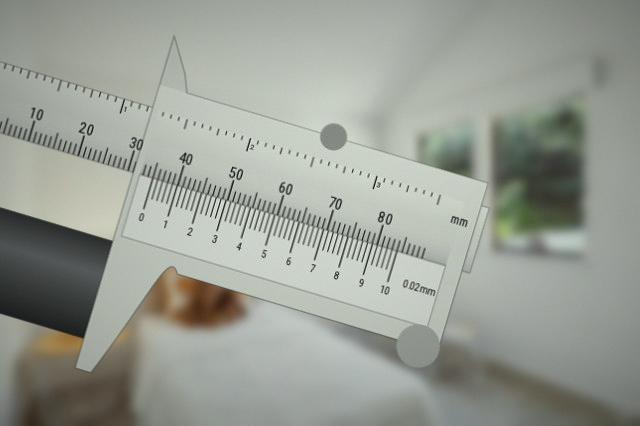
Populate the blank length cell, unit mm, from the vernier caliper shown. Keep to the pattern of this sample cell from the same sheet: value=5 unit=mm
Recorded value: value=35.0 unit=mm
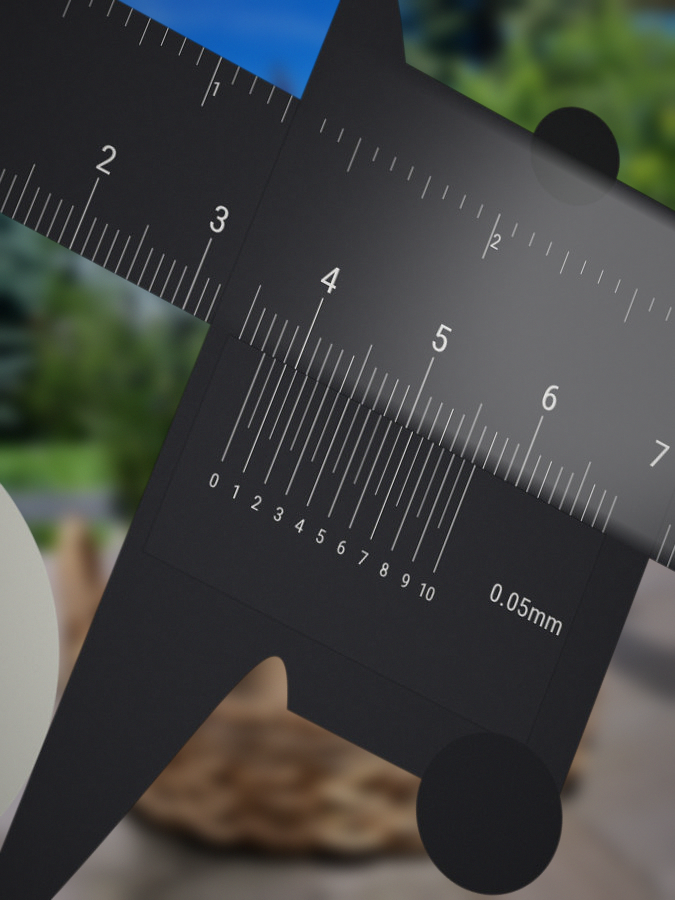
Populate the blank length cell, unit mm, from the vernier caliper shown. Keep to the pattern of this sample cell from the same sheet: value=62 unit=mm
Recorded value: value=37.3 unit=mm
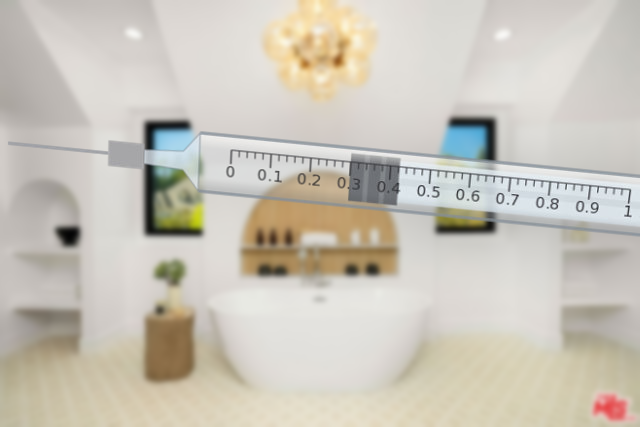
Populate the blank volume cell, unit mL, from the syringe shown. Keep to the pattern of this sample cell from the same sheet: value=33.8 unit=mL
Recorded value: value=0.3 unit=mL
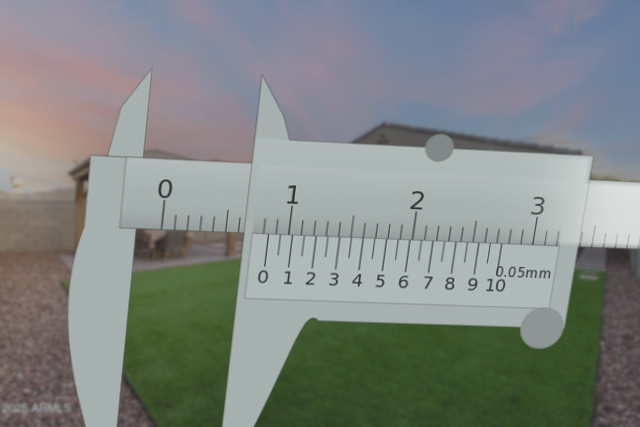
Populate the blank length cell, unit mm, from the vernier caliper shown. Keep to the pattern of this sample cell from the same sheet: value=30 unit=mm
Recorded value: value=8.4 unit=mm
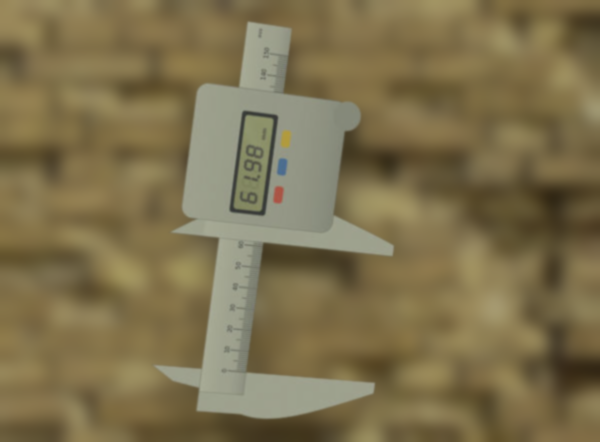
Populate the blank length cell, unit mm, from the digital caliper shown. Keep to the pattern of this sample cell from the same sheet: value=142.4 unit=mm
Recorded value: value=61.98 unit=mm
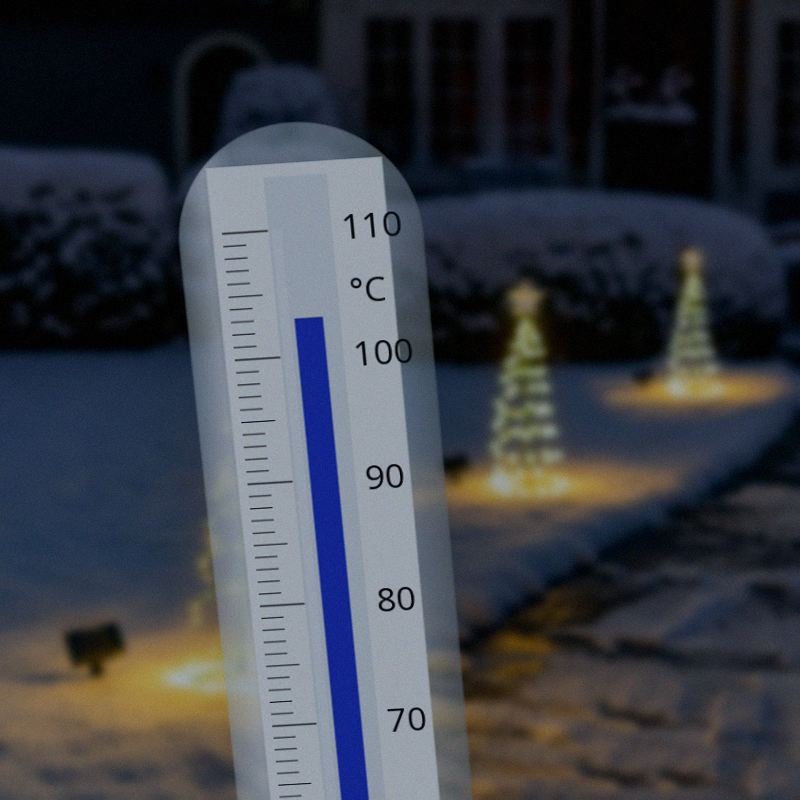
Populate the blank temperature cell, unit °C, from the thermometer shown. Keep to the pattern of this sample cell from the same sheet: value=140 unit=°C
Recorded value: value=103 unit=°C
==
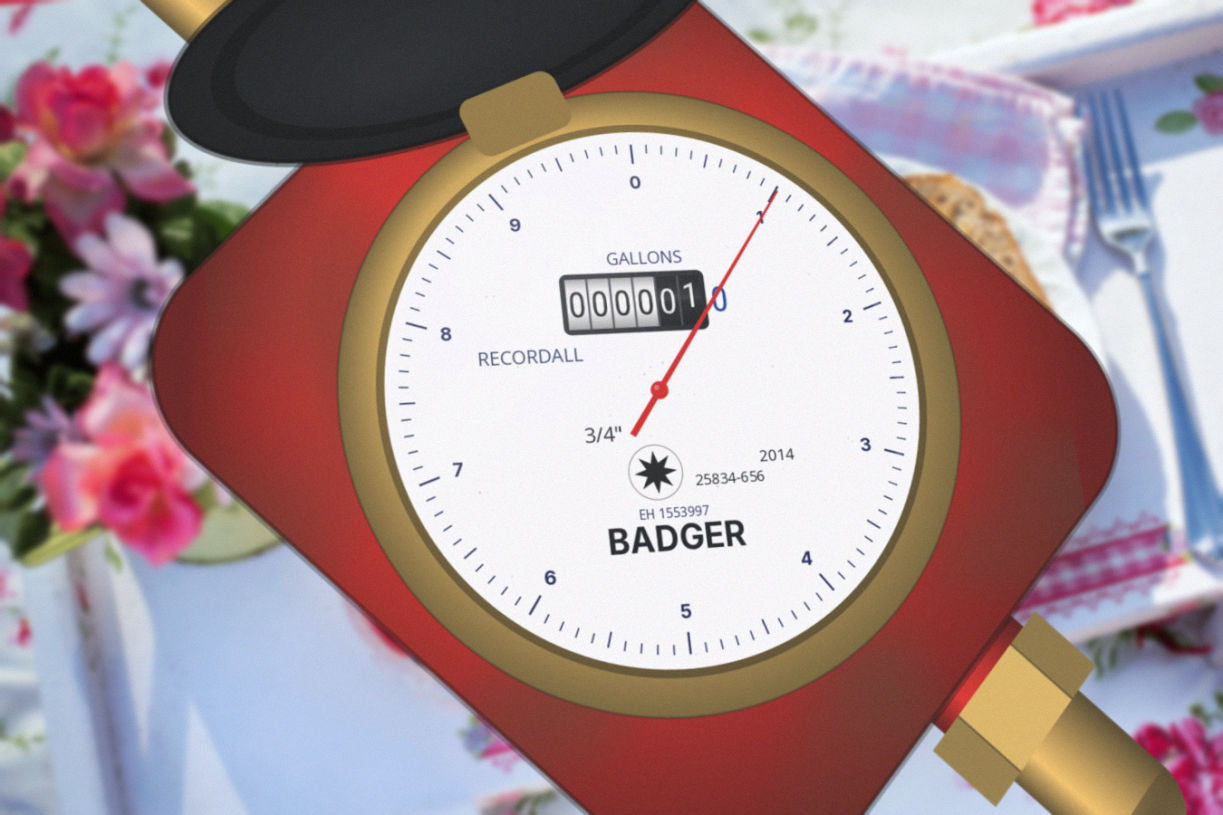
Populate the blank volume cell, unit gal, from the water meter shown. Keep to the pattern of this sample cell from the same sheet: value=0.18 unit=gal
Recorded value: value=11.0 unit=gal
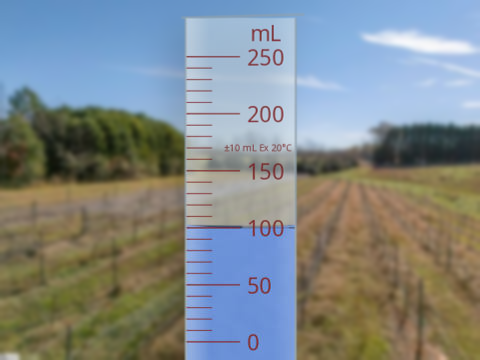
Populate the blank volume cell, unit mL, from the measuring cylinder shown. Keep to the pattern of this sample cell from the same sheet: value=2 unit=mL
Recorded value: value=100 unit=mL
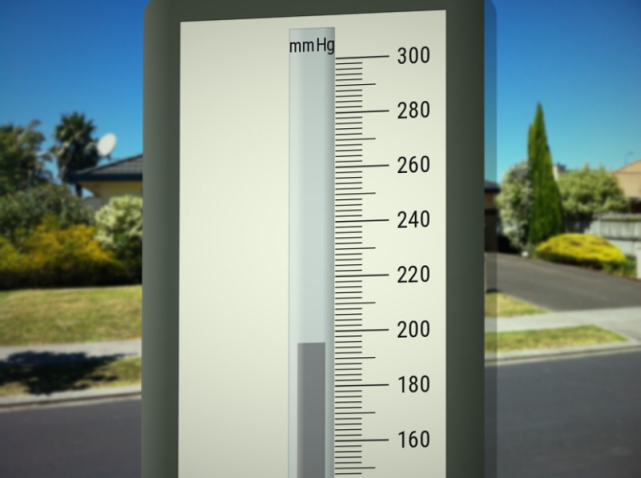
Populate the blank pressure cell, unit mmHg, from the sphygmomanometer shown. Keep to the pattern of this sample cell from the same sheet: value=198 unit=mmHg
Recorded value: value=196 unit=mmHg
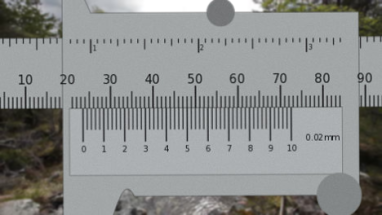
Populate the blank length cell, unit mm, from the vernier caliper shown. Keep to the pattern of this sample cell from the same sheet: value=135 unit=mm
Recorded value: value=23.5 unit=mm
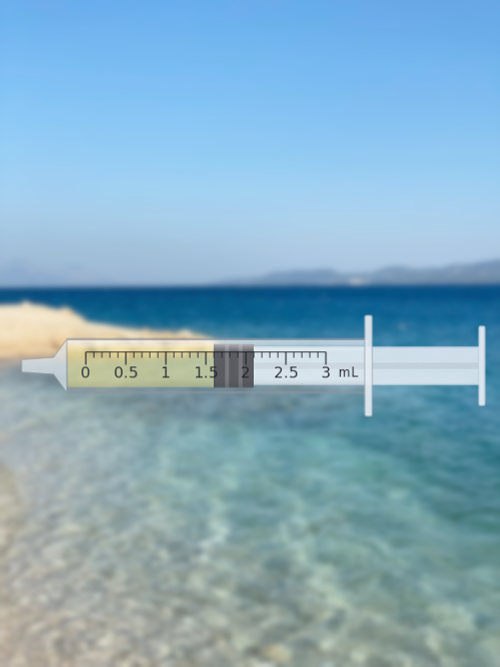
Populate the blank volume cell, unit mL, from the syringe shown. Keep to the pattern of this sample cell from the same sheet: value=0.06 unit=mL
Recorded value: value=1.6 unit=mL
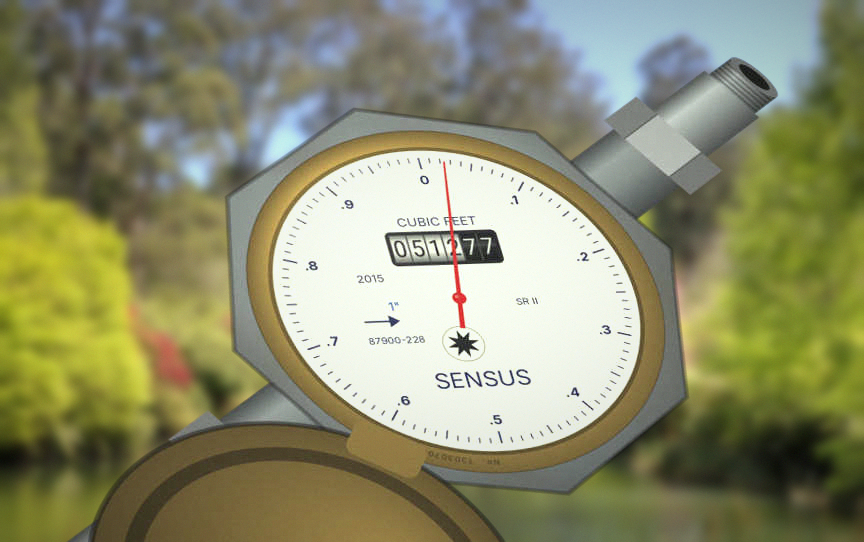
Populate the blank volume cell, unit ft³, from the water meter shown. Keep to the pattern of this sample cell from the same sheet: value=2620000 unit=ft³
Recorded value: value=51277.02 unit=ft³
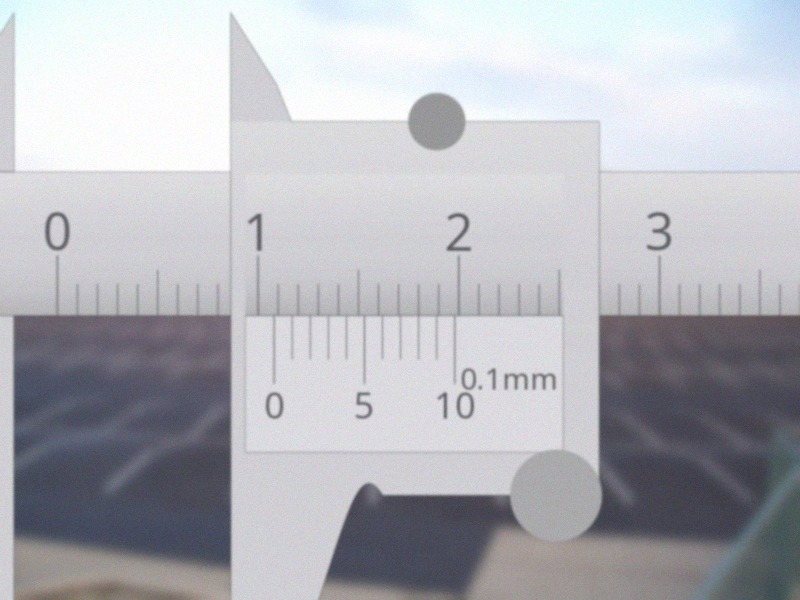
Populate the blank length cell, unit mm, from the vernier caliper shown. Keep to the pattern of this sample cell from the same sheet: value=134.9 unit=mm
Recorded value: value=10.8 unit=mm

__TASK DETAILS__
Output the part of the records that opens with the line containing "sheet: value=134.9 unit=mm" and closes with the line containing "Recorded value: value=10.8 unit=mm" as a Markdown table. Use the columns Row and Record line, number each line, and leave out blank lines.

__YOUR SOLUTION__
| Row | Record line |
|---|---|
| 1 | Populate the blank length cell, unit mm, from the vernier caliper shown. Keep to the pattern of this sample cell from the same sheet: value=134.9 unit=mm |
| 2 | Recorded value: value=10.8 unit=mm |